Elite Petrochemical Launches First Private-Sector LPG Project In Myanmar
05.23.2018 - NEWS

May 22, 2018 [Myanmar Times] - Elite Petrochemical Co launched its Liquefied Petroleum Gas (LPG) Terminal and Port Facility at the Thilawa Special Economic Zone on Saturday. The terminal is the first private sector-led LPG investment open for business in the country.


The terminal was developed under a Build, Operate and Transfer (BOT) agreement across 49 acres of land in Thilawa after receiving approval from the Myanmar Investment Commission and on recommendation from the government, said U Aung Thet Mann, executive chair of Elite Petrochemical, during the opening ceremony of the terminal. U Aung Thet Mann is son of former Pyithu Hluttaw chair U Thura Shwe Mann.

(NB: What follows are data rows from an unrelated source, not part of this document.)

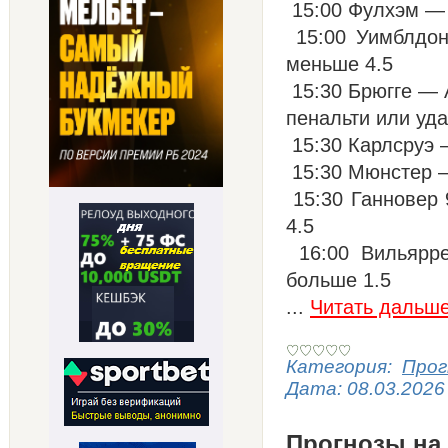
15:00 Фулхэм — 
15:00 Уимблдон
меньше 4.5
15:30 Брюгге — А
пенальти или уд
15:30 Карлсруэ 
15:30 Мюнстер —
15:30 Ганновер 
4.5
16:00 Вильярре
больше 1.5
...
Читать дальше
Категория:
Прог
Дата:
08.03.2026
Прогнозы на 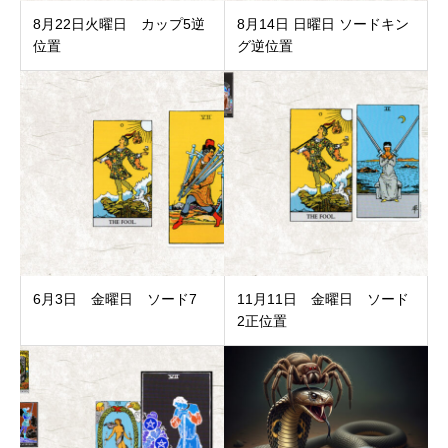
8月22日火曜日 カップ5逆
8月14日 日曜日 ソードキン
位置
グ逆位置
6月3日 金曜日 ソード7
11月11日 金曜日 ソード
2正位置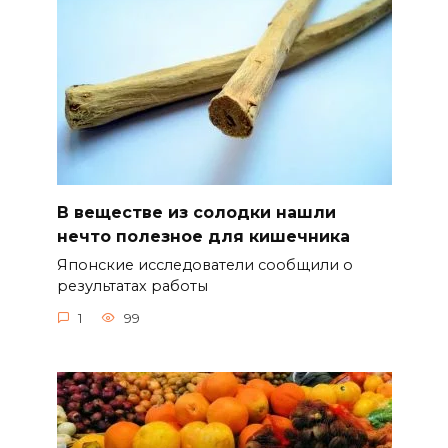
В веществе из солодки нашли
нечто полезное для кишечника
Японские исследователи сообщили о
результатах работы
1
99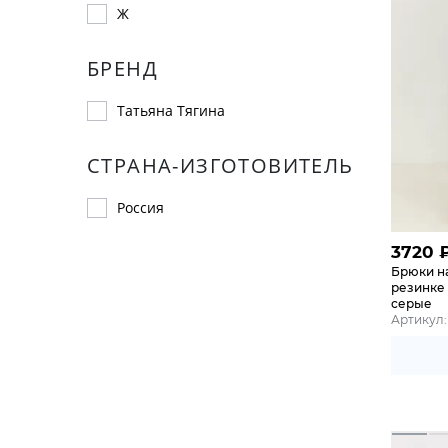
Ж
БРЕНД
Татьяна Тягина
СТРАНА-ИЗГОТОВИТЕЛЬ
Россия
3720
Брюки н
резинке 
серые
Артикул: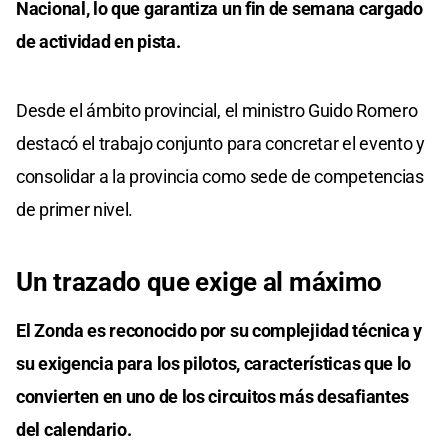
Nacional, lo que garantiza un fin de semana cargado
de actividad en pista.
Desde el ámbito provincial, el ministro Guido Romero
destacó el trabajo conjunto para concretar el evento y
consolidar a la provincia como sede de competencias
de primer nivel.
Un trazado que exige al máximo
El Zonda es reconocido por su complejidad técnica y
su exigencia para los pilotos, características que lo
convierten en uno de los circuitos más desafiantes
del calendario.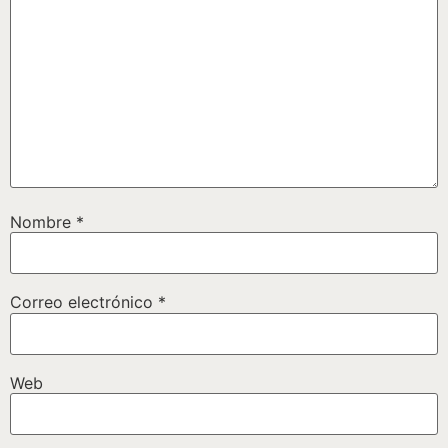
Nombre
*
Correo electrónico
*
Web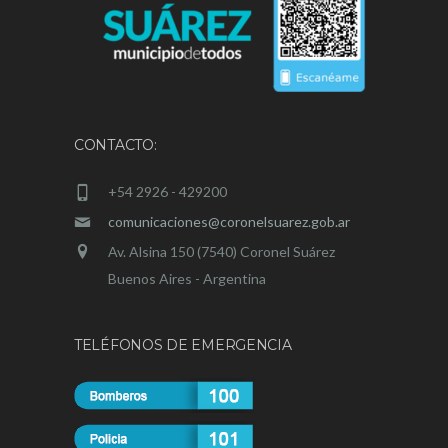
CONTACTO:
+54 2926 - 429200
comunicaciones@coronelsuarez.gob.ar
Av. Alsina 150 (7540) Coronel Suárez
Buenos Aires - Argentina
TELÉFONOS DE EMERGENCIA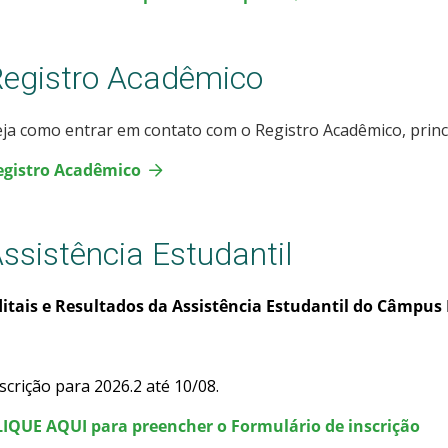
egistro Acadêmico
ja como entrar em contato com o Registro Acadêmico, princ
egistro Acadêmico
ssistência Estudantil
ditais e Resultados da Assistência Estudantil do Câmpus 
scrição para 2026.2 até 10/08.
LIQUE AQUI para preencher o Formulário de inscrição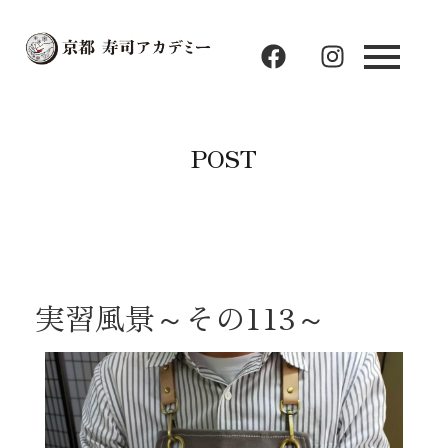
F
I
a
n
c
s
e
t
b
a
POST
o
g
o
r
k
a
m
実習風景～その113～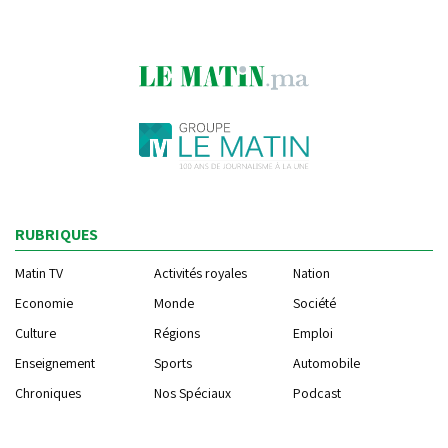
RUBRIQUES
Matin TV
Activités royales
Nation
Economie
Monde
Société
Culture
Régions
Emploi
Enseignement
Sports
Automobile
Chroniques
Nos Spéciaux
Podcast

The entire project will be developed in phases. Phase 1 includes construction of a 20,000-tonne jetty and storage facilities for up to 3,000 tonnes of LPG.

Design of the terminal and storage facilities were drawn up with the help of China Harbour Company and China National Petroleum Company, respectively. In the second week of April, a 1,000-tonne LPG vessel docked for the first time at the port.  

With Phase 1 now fully complete, Phase 2 will see the firm building storage capacity for up to 25,000 tonnes of LPG and up to 100,000 tonnes of diesel and petrol. This is now around 40 percent complete, U Aung Thet Mann said.

He added that so far, Elite Petrochemical has invested a total of $48 million in the entire project. The company is planning to plough an additional $80 million to complete construction of the oil and gas storage tanks.

National Strategy

The launch comes at a time when the government is encouraging the private sector to invest in the import and distribution of LPG as a clean alternative to electricity for cooking. LPG is a byproduct from the refining of petroleum.

In his opening speech, Union Minister for Electricity and Energy U Win Khaing said wide adoption of LPG for cooking can help the country save a significant amount of electricity.

Currently, the MOEE produces LPG at two State-owned plants in Minbu and Nyaungdon. Meanwhile, LPG is also imported from Thailand via the Myanmar-Thai border. So far though, supply has not been sufficient to meet demand, particular from the residential space, and costs are high.

As such, the government will now rely on LPG imports to meet the shortfall in supply. “If LPG can be supplied to the rural areas, it will also reduce the use of firewood for cooking in addition to helping save electricity in Myanmar,” said U Win Khaing.

Among the other companies involved in importing and distributing LPG are Parami Energy Group, which last year won a K6.5 billion government tender to lease a jetty and storage facility at the Thanlyin refinery in Yangon Region. Once ready, the facility could add up to 20,000 tonnes of LPG to the Myanmar market.

Last month, Asia AVA Gas Company, a Myanmar-Singapore joint venture, said it would partner the Myanmar Petroleum Enterprise (MPE)to undertake a $60 million project enabling the import, storage and distribution of LPG in Myanmar.

The project will include construction of a jetty, storage tanks, loading and unloading facilities and a gas-filing plant across 32 acres of land near Bogyoke Village, which is also in Thalyin township.

To date, Myanmar has granted nearly 600 LPG licences to a range of commercial businesses, according to U Zaw Aung, director general of the Oil and Gas Planning Department under the MOEE.

The MPE, also under the remit of the MOEE, has granted operating licenses to 15 LPG filling stations across Yangon, Myawady, Mandalay, Shan State and Tanintharyi Region, according to Daw Yee Yee Khin, deputy director at the production department of the MPE.

Supply & Demand

With the additional infrastructure and investments, the World LPG Association reckons LPG supply may well exceed demand over the next seven years.

Myanmar consumes the least LPG compared with other neighbouring countries in the region. The monthly consumption of LPG in Myanmar is only around 6,000 tonnes, said U Aung Thet Mann.

As such, Myanmar could be using LPG extensively as an energy source over the next 10 years if it is managed and distributed well, said U Aung Thet Mann.

Already, foreign experts have been recruited to advice on developing a system of safety standards and regulations and share knowledge with local stakeholders on distributing and using LPG.

While LPG may still be expensive owing to the added costs of storing and transportation, prices are expected to come down as demand and supply finds a balance in the coming years.